** PASSAGE TO READ **
4th January 2017
Secularising the election
The Supreme Court has grappled with the question whether a provision in electoral law that makes it a corrupt practice to use religion, race, caste or language as a ground for canvassing votes in an election is a bar limited to the groups to which candidates or their rivals belong, or whether it is a general prohibition on sectarian appeals. Section 123(3) of the Representation of the People Act, 1951, as amended in 1961, gave rise to this doubt. By a four-three majority, a seven-member Bench has ruled that it is a general prohibition on the use of religion or any other communal or sectarian value in the electoral arena. The minority favoured limiting the ambit of the sub-section to cover only candidates who sought votes on such grounds, or the rivals they wanted the voters not to back on similar grounds. That secularism is the bedrock of our democracy is undisputed. That the electoral process ought not to permit appeals to the electorate on these narrow grounds is equally beyond doubt. Against this backdrop, it is only logical that the Supreme Court should decide that it is a “corrupt practice” for candidates to use any caste or communal parameters to canvass for votes or to discredit a rival, regardless of whether the candidates themselves belong to such religious, communal or linguistic groups.

** MATERIAL **
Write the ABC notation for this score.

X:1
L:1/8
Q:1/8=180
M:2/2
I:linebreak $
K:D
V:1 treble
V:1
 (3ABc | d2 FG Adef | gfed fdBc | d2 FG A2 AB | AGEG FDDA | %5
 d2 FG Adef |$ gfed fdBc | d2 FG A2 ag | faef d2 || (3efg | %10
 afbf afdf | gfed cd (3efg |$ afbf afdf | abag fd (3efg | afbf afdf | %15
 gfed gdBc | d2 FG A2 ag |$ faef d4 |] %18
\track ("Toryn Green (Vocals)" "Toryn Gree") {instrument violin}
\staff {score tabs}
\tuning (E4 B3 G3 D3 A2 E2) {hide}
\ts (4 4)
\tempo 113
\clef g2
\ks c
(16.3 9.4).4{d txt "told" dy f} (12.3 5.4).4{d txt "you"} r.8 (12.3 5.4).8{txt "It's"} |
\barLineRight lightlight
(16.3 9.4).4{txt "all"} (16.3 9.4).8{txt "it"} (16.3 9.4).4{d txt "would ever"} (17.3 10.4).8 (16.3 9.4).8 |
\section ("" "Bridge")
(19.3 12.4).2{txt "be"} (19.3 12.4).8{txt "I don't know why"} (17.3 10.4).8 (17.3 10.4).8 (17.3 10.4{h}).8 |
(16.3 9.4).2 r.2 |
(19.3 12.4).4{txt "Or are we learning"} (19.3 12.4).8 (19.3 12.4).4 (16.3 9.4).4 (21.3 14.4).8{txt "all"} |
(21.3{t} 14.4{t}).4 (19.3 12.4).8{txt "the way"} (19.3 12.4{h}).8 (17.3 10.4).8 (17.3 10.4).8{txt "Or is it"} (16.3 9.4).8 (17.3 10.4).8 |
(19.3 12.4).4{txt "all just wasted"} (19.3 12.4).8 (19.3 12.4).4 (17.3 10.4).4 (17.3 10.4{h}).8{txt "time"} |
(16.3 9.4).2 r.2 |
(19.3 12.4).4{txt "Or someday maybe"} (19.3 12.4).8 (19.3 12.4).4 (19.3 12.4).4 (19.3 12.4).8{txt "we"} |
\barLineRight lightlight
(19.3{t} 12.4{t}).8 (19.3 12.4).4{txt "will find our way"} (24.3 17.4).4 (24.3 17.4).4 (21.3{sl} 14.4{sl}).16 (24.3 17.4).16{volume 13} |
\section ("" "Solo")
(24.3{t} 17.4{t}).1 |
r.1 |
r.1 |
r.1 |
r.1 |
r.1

** STATED TASK 1 **
In the piece on secularising the election, by what majority did the seven-member Bench rule that Section 123(3) is a general prohibition?
** STATED TASK 2 **
Pick up the piece on secularising the election after its last sentence and continue it.

** TASK RESPONSE 1 **
A four-three majority.

** TASK RESPONSE 2 **
It is interesting that the dispute turned on a single pronoun, ‘his’, that was introduced in the 1961 amendment. The majority opinion favours a ‘purposive interpretation’, holding that it covered the candidates as well as the voter. It finds support in legislative history and our constitutional ethos. The purpose of the amendment was to widen the scope of the particular corrupt practice. Given that secularism is a basic feature of the Constitution, it has been interpreted in the light of Parliament’s intention to prohibit any religious or sectarian appeal for votes. There is a justifiable worry that a wider interpretation may lead to eliminating from the poll discourse political issues that turn on religion, caste or language. After all, this is a country in which sections of society suffer deprivation and historical injustices based on religious or caste identity. But the overall message is clear. It is left to the wisdom of judges dealing with election cases to draw the line between what is permissible and what is not, and look at the context in which some statements are made before deciding whether they constitute a corrupt practice. The majority verdict will find resonance with all those who swear by the primacy of secularism in the public domain. The minority view nuances this with a reminder that legal issues need to be seen in their social context.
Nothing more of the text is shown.